Me voilà bien un peu loin de ce que je voulais vous dire aujourd'hui sur les herbiers. Je tiens cependant à ne pas finir sans cela.

L'herbier inspire des préventions aux artistes.

—C'est, disent-ils, une jolie collection de squelettes.

Avant tout, je dois vous dire que faire un herbier est une chose si grave, que j'ai écrit sur la première feuille du mien: Fagot. Je n'oserais donner un titre plus sérieux à une chose si capricieuse et si incomplète. Je parlerai donc de l'herbier au point de vue général, et je vous accorde que c'est un cimetière. Dès lors, ce n'est pas un coin aride pour la pensée. Le sentiment l'habite, car ce qui parle le plus éloquemment de la vie, c'est la mort.

Maintenant, écoutez une anecdote véridique.

J'ai vu Eugène Delacroix essayer pour la première fois de peindre des fleurs. Il avait étudié la botanique dans son enfance, et, comme il avait une admirable mémoire, il la savait encore, mais elle ne l'avait pas frappé en tant qu'artiste, et le sens ne lui en fut révélé que lorsqu'il reproduisit attentivement la couleur et la forme de la plante. Je le surpris dans une extase de ravissement devant un lis jaune dont il venait de comprendre la belle architecture; c'est le mot heureux dont il se servit.
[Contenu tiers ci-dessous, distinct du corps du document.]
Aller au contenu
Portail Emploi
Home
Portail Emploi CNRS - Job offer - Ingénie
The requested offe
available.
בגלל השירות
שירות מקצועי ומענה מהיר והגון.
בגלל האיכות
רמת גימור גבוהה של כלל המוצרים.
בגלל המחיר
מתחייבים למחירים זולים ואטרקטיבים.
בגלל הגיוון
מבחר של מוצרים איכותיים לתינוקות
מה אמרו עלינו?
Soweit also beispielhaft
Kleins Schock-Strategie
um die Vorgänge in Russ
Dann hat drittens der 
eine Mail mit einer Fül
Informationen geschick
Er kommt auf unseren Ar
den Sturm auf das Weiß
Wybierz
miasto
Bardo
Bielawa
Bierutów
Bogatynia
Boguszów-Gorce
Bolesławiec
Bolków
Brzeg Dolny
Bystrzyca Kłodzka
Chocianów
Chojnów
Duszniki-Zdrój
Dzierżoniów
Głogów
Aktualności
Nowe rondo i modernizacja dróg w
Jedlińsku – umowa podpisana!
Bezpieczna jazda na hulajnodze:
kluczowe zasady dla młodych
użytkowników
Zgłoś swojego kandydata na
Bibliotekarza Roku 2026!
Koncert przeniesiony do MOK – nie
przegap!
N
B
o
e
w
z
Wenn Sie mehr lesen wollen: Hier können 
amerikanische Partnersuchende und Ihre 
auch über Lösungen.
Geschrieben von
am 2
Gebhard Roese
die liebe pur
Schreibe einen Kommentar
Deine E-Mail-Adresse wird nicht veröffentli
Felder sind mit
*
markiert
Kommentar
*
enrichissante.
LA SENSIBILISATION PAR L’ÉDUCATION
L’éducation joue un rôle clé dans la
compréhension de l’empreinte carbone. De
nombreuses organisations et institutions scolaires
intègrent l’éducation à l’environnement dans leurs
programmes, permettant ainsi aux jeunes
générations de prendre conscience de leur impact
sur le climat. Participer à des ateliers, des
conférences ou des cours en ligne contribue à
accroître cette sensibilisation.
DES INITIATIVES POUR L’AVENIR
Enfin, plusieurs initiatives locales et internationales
Il se hâtait de peindre, voyant qu'à chaque instant son modèle, accomplissant dans l'eau l'ensemble de sa floraison, changeait de ton et d'attitude. Il pensait avoir fini, et le résultat était merveilleux; mais, le lendemain, lorsqu'il compara l'art à la nature, il fut mécontent et retoucha. Le lis avait complètement changé. Les lobes du périanthe s'étaient recourbés en dehors, le ton des étamines avait pâli, celui de la fleur s'était accusé, le jaune d'or était devenu orangé, la hampe était plus ferme et plus droite, les feuilles, plus serrées contre la tige, semblaient plus étroites. C'était encore une harmonie, ce n'était plus la même. Le jour suivant, la plante était belle tout autrement. Elle devenait de plus en plus architecturale. La fleur se séchait et montrait ses organes plus développés; ses formes devenaient géométriques; c'est encore lui qui parle. Il voyait le squelette se dessiner, et la beauté du squelette le charmait. Il fallut le lui arracher pour qu'il ne fit pas, d'une étude de plante à l'état splendide de l'anthèse, une étude de plante en herbier.

Il me demanda alors à voir des plantes séchées, et il s'enamoura de ces silhouettes déliées et charmantes que conservent beaucoup d'espèces. Les raccourcis que la pression supprime, mais que la logique de l'oeil rétablit, le frappaient particulièrement.

—Les plantes d'herbier, disait-il, c'est la grâce dans la mort.

Chacun a son procédé pour conserver la plante sans la déformer. Le plus simple est le meilleur. Jetée et non posée dans le papier qui doit boire son suc, rétablie par le souffle dans son attitude naturelle, si elle l'a perdue en tombant sur ce lit mortuaire, elle doit être convenablement comprimée, mais jamais jusqu'à produire l'écrasement. Il faut renouveler tous les jours les couches de papier qui l'isolent, sans ouvrir le feuillet qui la contient. Le moindre dérangement gâte sa pose, tant quelle colle à son linceul. Au bout de quelques jours, pour la plupart des espèces, la dessiccation est opérée. Les plantes grasses demandent plus de pression, plus de temps et plus de soins, sans jamais donner de résultats satisfaisants. Les orchidées noircissent malgré le repassage au fer chaud, qui est préférable à la presse. Bannissons la presse absolument, elle détruit tout et ne laisse plus la moindre chance à l'analyse déjà si difficile du végétal desséché. Le but de l'herbier doit être de faciliter l'étude des sujets qu'il contient. Le goût des collections est puéril, s'il n'a pas ce but avant tout pour soi et pour les autres.

Mais l'herbier a pour moi une autre importance encore, une importance toute morale et toute de sentiment. C'est le passage d'une vie humaine à travers la nature, c'est le voyage enchanté d'une âme aimante dans le monde aimé de la création. Un herbier bien fait au point de vue de la conservation exhale une odeur particulière, où les senteurs diverses, même les senteurs fétides, se confondent en un parfum comparable à celui du thé le plus exquis. Ce parfum est pour moi comme l'expression de la vie prise dans son ensemble. Les saveurs salutaires des plantes dites officinales, mariées aux âcres émanations des plantes vireuses, lesquelles sont probablement tout aussi officinales que les autres, produisent la suavité qui est encore une richesse, une salubrité, une subtile beauté de la nature. Ainsi se perdent dans l'harmonie de l'ensemble les forces trop accusées pour nous de certains détails.